Repository files navigation

spec-verify

License: Apache 2.0 Built by Martello Systems

Did the agent actually build the spec?

spec-verify takes the original spec/requirements document an AI agent was given and the finished codebase it produced, and emits a per-criterion PASS / FAIL / UNVERIFIABLE verdict for every acceptance criterion. It's a CI-friendly acceptance gate for AI-built software: wire it into a pipeline and it exits non-zero the moment a required criterion isn't actually met.

The trick is to gather deterministic evidence first (file existence, content grep, route/export presence, "does the test suite actually pass") and only fall back to an LLM judge for the genuinely subjective remainder. Deterministic checks are fast, free, and not subject to a model's optimism; the LLM only adjudicates what a regex can't.

Why

LLM agents are confident. They will tell you the feature is "done" and the tests "pass." spec-verify doesn't take their word for it: it re-derives the verdict from the artifacts on disk. A criterion only PASSes when the evidence shows it.

Install

npm install
# or globally (the CLI command stays `spec-verify`):
npm i -g github:Martello-Systems/spec-verify
# or as a dependency:
npm install spec-verify

Requires Node 18+.

Usage

Annotate your spec's acceptance criteria with inline machine-check directives (optional but recommended), then run check:

spec-verify check --spec SPEC.md --src ./build
  • Exit code 0 if every criterion passes (or is only unverifiable).
  • Exit code 1 if any criterion fails.
  • Exit code 2 on a usage/IO error.

Add --strict to also fail on UNVERIFIABLE (see below) — recommended for CI.

Options

Flag Description
-s, --spec <file> Path to the markdown spec (required)
-d, --src <dir> Path to the finished codebase (required)
--json Emit machine-readable JSON instead of the table
--report <file> Also write a full markdown report to <file>
--model <id> LLM judge model (default claude-haiku-4-5-20251001)
--smart Use the smarter judge model (claude-sonnet-4-6)
--no-run-scripts Don't execute npm scripts referenced by directives
--no-judge Skip the LLM judge; undecided criteria become UNVERIFIABLE
--strict Treat UNVERIFIABLE criteria as failures (exit 1) — recommended for CI
--require-modal Only treat bullets containing must/shall/should as criteria

Strict mode (recommended for CI)

By default UNVERIFIABLE does not fail the gate: a criterion the tool could not check (for example, a subjective one with no API key for the judge) is reported but tolerated. That is convenient locally but dangerous in CI, where a pipeline with no ANTHROPIC_API_KEY would otherwise go green simply because nothing could be judged.

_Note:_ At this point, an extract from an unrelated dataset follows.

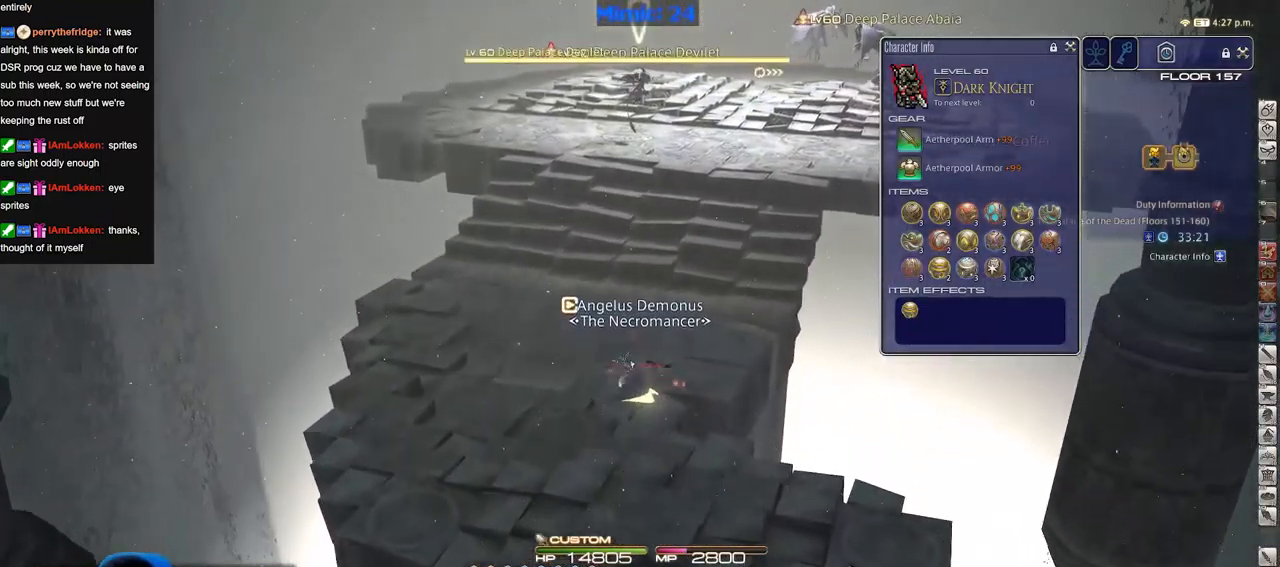
{"keys": [], "events": []}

Pass --strict to count every UNVERIFIABLE as a failure (exit 1). This makes CI honest: the gate only passes when every criterion was actually verified.

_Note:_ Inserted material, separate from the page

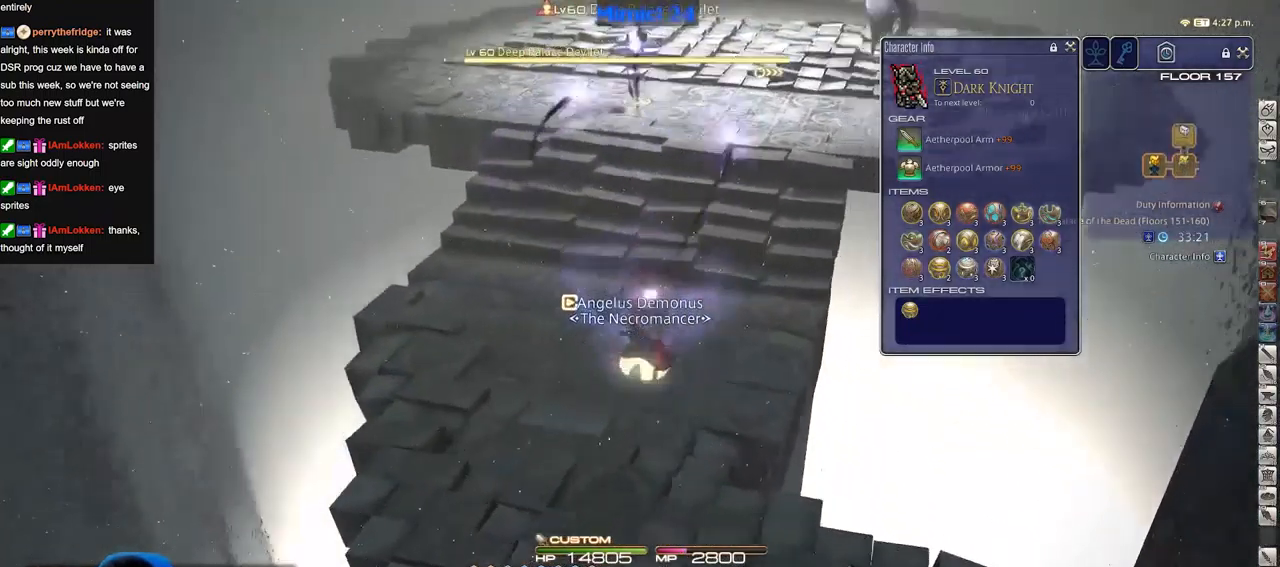
{"keys": [], "events": []}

spec-verify check --spec SPEC.md --src ./build --strict

The LLM judge (bring your own key)

The judge uses the Anthropic SDK and reads ANTHROPIC_API_KEY from the environment: no key is ever hardcoded. If the key is absent, criteria that need the judge are reported as UNVERIFIABLE (which does not fail the gate) and a warning is printed. Default model is the cheap claude-haiku-4-5-20251001; pass --smart for claude-sonnet-4-6.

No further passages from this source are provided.